Tangent, often abbreviated as \( \tan \), is a fundamental trigonometric function, which represents the ratio of the sine to the cosine of an angle. In formulaic terms, this can be expressed as \( \tan x = \frac{\sin x}{\cos x} \). Tangent is crucial in solving various trigonometric equations and identities due to its unique relationship within the unit circle.
This particular identity \( \frac{\tan x + \tan y}{\cot x + \cot y} = \tan x \tan y \), challenges us to dive deep into tangent's properties and how it interacts with other functions. It's important to remember:

• Tangent is periodic with a period of \( \pi \).
• The function is undefined wherever cosine equals zero, which occurs at odd multiples of \( \pi/2 \).

Moreover, understanding how tangent behaves under transformations can simplify solving such trigonometric identities.

Cotangent, or \( \cot \), is another core trigonometric function that is the reciprocal of tangent. Mathematically, \( \cot x = \frac{1}{\tan x} = \frac{\cos x}{\sin x} \).

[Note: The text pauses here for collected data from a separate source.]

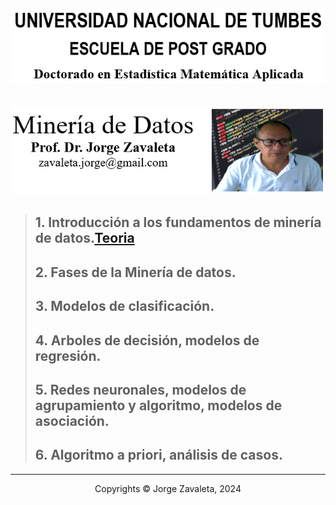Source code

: ![](images/untumbes.png)
---
![](images/bio-zava.png)
---
> ## 1. Introducción a los fundamentos de minería de datos.[Teoria](clase_0.ipynb)
> ## 2. Fases de la Minería de datos.
> ## 3. Modelos de clasificación.
> ## 4. Arboles de decisión, modelos de regresión.
> ## 5. Redes neuronales, modelos de agrupamiento y algoritmo, modelos de asociación.
> ## 6. Algoritmo a priori, análisis de casos.

---
 <center> Copyrights &copy; Jorge Zavaleta, 2024 </center>
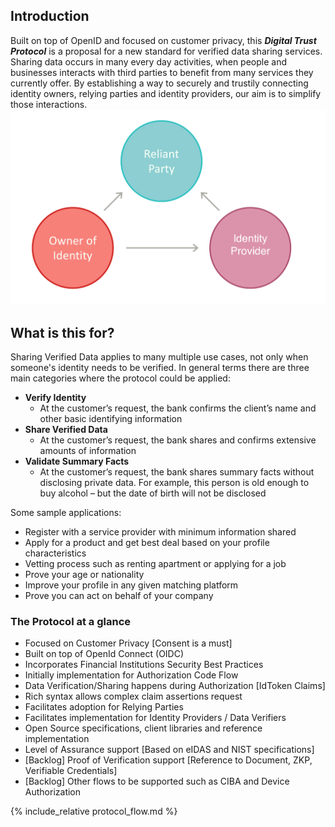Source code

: ## Introduction
Built on top of OpenID and focused on customer privacy, this ***Digital Trust Protocol*** is a proposal for a new standard for verified data sharing services.
Sharing data occurs in many every day activities, when people and businesses interacts with third parties to benefit from many services they currently
offer.
By establishing a way to securely and trustily connecting identity owners, relying parties and identity providers, our aim is to simplify those interactions.
![Triangle](../images/triangle.png "Triangle")

## What is this for?
Sharing Verified Data applies to many multiple use cases, not only when someone's identity needs to be verified. In general terms there are three main categories where the protocol could be applied:

- **Verify Identity**
  * At the customer’s request, the bank confirms the client’s name and other basic identifying information
- **Share Verified Data**
  * At the customer’s request, the bank shares and confirms extensive amounts of information
- **Validate Summary Facts**
  * At the customer’s request, the bank shares summary facts without disclosing private data. For example, this person is old enough to buy
alcohol – but the date of birth will not be disclosed

Some sample applications:

- Register with a service provider with minimum information shared
- Apply for a product and get best deal based on your profile characteristics
- Vetting process such as renting apartment or applying for a job
- Prove your age or nationality
- Improve your profile in any given matching platform
- Prove you can act on behalf of your company

### The Protocol at a glance

- Focused on Customer Privacy [Consent is a must]
- Built on top of OpenId Connect (OIDC)
- Incorporates Financial Institutions Security Best Practices
- Initially implementation for Authorization Code Flow
- Data Verification/Sharing happens during Authorization [IdToken Claims]
- Rich syntax allows complex claim assertions request
- Facilitates adoption for Relying Parties
- Facilitates implementation for Identity Providers / Data Verifiers
- Open Source specifications, client libraries and reference implementation
- Level of Assurance support [Based on eIDAS and NIST specifications]
- [Backlog] Proof of Verification support [Reference to Document, ZKP, Verifiable Credentials]
- [Backlog] Other flows to be supported such as CIBA and Device Authorization

{% include_relative protocol_flow.md %}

It's crucial to grasp cotangent's behavior, especially when involved in identities with tangent.
As with tangent, cotangent also has certain properties that aid in simplifying trigonometric expressions:

• Cotangent is periodic with a period of \( \pi \).
• It is undefined wherever sine equals zero, which occurs at integral multiples of \( \pi \).

In the given identity exercise, converting terms to their sine and cosine forms allows us to manipulate and simplify the expression effectively. This forms the basis for combining and simplifying \( \tan x + \tan y \) and \( \cot x + \cot y \) before further transformations.

Sum-to-product identities are powerful tools in trigonometry that allow the simplification of expressions involving the sum or difference of trigonometric functions. These identities are derived from the fundamental sine and cosine addition formulas.
For example, in our exercise, we observed the appearance of expressions such as \( \sin x \cos y + \sin y \cos x \). Recognizing these expressions as equivalent to \( \sin(x + y) \) through sum-to-product identities simplifies the computation drastically.

• These identities help in transforming summations such as \( \sin x + \sin y \) or \( \cos x + \cos y \) into products.
• Simplification not only reduces complexity but also unveils hidden patterns and relationships.

By applying the sum-to-product identities effectively, we can cancel out terms and reach our objective of verifying or simplifying trigonometric identities, as seen in the provided step-by-step solution.